• TASK TO CARRY OUT: From the line with "133 391 12305" to the line with "172 593 394.6", retype every line exactly, including those two, and leave out the rest of the data below.

Start of RECORDS FOR THE TASK

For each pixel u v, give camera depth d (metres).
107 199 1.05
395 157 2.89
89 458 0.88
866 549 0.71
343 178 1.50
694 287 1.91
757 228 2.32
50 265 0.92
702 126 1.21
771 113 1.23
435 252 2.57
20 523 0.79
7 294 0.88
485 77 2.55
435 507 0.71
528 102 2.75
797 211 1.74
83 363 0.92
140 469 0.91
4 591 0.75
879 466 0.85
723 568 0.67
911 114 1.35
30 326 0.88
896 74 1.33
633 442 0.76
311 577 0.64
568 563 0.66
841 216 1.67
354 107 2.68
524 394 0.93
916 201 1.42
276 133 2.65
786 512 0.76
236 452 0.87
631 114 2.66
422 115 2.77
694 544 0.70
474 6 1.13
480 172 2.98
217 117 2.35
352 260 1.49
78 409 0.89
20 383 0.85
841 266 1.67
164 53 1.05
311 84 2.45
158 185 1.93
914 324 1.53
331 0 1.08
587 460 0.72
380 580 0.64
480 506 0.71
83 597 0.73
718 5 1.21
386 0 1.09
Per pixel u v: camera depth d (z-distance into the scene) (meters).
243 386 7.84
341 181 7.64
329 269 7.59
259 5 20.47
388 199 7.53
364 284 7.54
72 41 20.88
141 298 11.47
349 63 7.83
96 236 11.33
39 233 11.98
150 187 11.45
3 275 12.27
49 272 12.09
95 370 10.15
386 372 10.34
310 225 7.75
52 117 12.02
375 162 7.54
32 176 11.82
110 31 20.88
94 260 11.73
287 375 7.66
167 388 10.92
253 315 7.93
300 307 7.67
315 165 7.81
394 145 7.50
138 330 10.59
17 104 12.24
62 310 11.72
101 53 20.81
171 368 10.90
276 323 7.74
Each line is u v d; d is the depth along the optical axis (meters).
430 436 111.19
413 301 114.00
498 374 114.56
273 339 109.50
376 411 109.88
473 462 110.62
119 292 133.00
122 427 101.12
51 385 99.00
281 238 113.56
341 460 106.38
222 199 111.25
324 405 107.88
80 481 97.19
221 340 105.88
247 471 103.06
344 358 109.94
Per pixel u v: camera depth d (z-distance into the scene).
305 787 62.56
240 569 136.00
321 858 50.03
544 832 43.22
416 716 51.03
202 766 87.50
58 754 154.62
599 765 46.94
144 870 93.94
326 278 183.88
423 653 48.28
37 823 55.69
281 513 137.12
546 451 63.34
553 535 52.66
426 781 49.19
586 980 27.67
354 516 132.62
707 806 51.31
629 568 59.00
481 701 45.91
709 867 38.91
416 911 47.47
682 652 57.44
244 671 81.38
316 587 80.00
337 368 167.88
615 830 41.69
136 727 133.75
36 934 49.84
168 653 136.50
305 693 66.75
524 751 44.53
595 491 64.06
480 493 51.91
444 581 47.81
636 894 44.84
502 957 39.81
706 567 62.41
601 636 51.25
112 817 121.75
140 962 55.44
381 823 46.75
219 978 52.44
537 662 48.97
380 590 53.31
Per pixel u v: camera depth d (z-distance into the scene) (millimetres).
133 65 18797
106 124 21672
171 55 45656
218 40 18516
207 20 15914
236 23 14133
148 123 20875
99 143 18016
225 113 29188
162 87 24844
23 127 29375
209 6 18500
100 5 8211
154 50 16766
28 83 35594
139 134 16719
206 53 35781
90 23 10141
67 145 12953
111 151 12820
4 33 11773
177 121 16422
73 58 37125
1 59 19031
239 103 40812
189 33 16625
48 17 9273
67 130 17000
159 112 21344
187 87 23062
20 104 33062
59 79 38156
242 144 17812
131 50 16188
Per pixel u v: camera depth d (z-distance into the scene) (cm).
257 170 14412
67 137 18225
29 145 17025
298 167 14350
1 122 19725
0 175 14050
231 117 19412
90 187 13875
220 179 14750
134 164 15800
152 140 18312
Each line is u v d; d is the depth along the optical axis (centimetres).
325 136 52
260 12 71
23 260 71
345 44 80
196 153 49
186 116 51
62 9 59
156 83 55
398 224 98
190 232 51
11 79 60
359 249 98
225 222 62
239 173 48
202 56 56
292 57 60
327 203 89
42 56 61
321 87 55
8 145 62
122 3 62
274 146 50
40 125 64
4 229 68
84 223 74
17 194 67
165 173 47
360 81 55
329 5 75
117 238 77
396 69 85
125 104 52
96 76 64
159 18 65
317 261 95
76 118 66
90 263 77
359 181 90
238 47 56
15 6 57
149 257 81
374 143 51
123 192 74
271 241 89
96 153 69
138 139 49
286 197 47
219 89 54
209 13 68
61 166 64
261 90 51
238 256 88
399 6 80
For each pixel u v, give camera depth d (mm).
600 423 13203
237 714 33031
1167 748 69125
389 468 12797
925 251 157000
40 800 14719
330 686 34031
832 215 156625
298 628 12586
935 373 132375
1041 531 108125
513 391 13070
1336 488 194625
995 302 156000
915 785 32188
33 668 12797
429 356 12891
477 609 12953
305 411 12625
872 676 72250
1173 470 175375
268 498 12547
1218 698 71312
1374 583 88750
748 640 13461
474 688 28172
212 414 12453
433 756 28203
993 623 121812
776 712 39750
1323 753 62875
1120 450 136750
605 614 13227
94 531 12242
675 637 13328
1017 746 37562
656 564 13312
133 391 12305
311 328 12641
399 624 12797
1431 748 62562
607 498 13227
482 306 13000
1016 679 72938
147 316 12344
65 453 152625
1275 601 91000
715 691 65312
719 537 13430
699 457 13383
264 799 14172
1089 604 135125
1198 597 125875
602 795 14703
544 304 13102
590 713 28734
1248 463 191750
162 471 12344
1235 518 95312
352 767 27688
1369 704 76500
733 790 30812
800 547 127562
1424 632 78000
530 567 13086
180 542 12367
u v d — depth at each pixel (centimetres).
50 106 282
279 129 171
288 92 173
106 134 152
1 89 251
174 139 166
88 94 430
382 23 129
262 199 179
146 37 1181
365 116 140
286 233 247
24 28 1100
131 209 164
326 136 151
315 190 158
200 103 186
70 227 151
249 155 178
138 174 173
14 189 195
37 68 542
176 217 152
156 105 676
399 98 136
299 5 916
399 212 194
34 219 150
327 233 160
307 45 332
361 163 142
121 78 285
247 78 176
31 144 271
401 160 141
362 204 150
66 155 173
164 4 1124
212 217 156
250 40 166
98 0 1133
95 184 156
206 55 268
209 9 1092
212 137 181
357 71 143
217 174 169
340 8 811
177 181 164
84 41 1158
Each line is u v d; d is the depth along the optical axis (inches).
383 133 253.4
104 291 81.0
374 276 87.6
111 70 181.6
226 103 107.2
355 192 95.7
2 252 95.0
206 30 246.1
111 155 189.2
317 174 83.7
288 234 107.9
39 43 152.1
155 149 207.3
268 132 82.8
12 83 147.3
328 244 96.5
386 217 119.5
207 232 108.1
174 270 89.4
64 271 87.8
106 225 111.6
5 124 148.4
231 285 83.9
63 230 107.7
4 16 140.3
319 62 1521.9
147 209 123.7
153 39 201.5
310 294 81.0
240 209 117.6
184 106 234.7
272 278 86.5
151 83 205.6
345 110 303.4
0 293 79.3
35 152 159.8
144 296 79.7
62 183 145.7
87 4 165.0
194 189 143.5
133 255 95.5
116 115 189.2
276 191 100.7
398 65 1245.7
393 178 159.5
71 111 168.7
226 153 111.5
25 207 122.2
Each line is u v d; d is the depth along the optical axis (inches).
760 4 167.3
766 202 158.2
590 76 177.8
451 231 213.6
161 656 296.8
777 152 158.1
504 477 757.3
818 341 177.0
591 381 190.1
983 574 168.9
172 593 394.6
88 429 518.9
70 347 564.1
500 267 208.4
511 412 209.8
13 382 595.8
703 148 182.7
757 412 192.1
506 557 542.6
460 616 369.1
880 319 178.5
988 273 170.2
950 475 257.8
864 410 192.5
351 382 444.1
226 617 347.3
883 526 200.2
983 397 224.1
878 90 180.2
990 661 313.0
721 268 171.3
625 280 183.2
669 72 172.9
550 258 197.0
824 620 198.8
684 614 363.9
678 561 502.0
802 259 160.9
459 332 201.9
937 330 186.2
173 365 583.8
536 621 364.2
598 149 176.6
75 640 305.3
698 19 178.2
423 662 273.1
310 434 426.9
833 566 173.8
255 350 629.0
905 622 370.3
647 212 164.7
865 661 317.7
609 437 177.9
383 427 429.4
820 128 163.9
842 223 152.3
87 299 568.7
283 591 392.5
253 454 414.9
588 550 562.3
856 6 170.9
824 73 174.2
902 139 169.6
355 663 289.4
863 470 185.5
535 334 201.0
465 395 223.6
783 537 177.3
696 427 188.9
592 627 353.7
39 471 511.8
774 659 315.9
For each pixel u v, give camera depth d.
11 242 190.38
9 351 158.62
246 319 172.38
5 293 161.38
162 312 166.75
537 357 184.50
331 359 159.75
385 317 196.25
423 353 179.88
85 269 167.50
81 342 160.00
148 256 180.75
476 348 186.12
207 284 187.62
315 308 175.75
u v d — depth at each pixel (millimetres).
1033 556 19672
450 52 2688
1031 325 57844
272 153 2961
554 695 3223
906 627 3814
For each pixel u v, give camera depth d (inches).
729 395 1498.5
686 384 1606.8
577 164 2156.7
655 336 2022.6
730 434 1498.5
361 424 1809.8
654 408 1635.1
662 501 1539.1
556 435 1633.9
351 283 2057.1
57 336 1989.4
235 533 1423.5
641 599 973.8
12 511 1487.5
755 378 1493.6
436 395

End of RECORDS FOR THE TASK

• REPLY TO THE EXERCISE:
133 391 12305
311 328 12641
399 624 12797
1431 748 62562
607 498 13227
482 306 13000
1016 679 72938
147 316 12344
65 453 152625
1275 601 91000
715 691 65312
719 537 13430
699 457 13383
264 799 14172
1089 604 135125
1198 597 125875
602 795 14703
544 304 13102
590 713 28734
1248 463 191750
162 471 12344
1235 518 95312
352 767 27688
1369 704 76500
733 790 30812
800 547 127562
1424 632 78000
530 567 13086
180 542 12367
u v d — depth at each pixel (centimetres).
50 106 282
279 129 171
288 92 173
106 134 152
1 89 251
174 139 166
88 94 430
382 23 129
262 199 179
146 37 1181
365 116 140
286 233 247
24 28 1100
131 209 164
326 136 151
315 190 158
200 103 186
70 227 151
249 155 178
138 174 173
14 189 195
37 68 542
176 217 152
156 105 676
399 98 136
299 5 916
399 212 194
34 219 150
327 233 160
307 45 332
361 163 142
121 78 285
247 78 176
31 144 271
401 160 141
362 204 150
66 155 173
164 4 1124
212 217 156
250 40 166
98 0 1133
95 184 156
206 55 268
209 9 1092
212 137 181
357 71 143
217 174 169
340 8 811
177 181 164
84 41 1158
Each line is u v d; d is the depth along the optical axis (inches).
383 133 253.4
104 291 81.0
374 276 87.6
111 70 181.6
226 103 107.2
355 192 95.7
2 252 95.0
206 30 246.1
111 155 189.2
317 174 83.7
288 234 107.9
39 43 152.1
155 149 207.3
268 132 82.8
12 83 147.3
328 244 96.5
386 217 119.5
207 232 108.1
174 270 89.4
64 271 87.8
106 225 111.6
5 124 148.4
231 285 83.9
63 230 107.7
4 16 140.3
319 62 1521.9
147 209 123.7
153 39 201.5
310 294 81.0
240 209 117.6
184 106 234.7
272 278 86.5
151 83 205.6
345 110 303.4
0 293 79.3
35 152 159.8
144 296 79.7
62 183 145.7
87 4 165.0
194 189 143.5
133 255 95.5
116 115 189.2
276 191 100.7
398 65 1245.7
393 178 159.5
71 111 168.7
226 153 111.5
25 207 122.2
Each line is u v d; d is the depth along the optical axis (inches).
760 4 167.3
766 202 158.2
590 76 177.8
451 231 213.6
161 656 296.8
777 152 158.1
504 477 757.3
818 341 177.0
591 381 190.1
983 574 168.9
172 593 394.6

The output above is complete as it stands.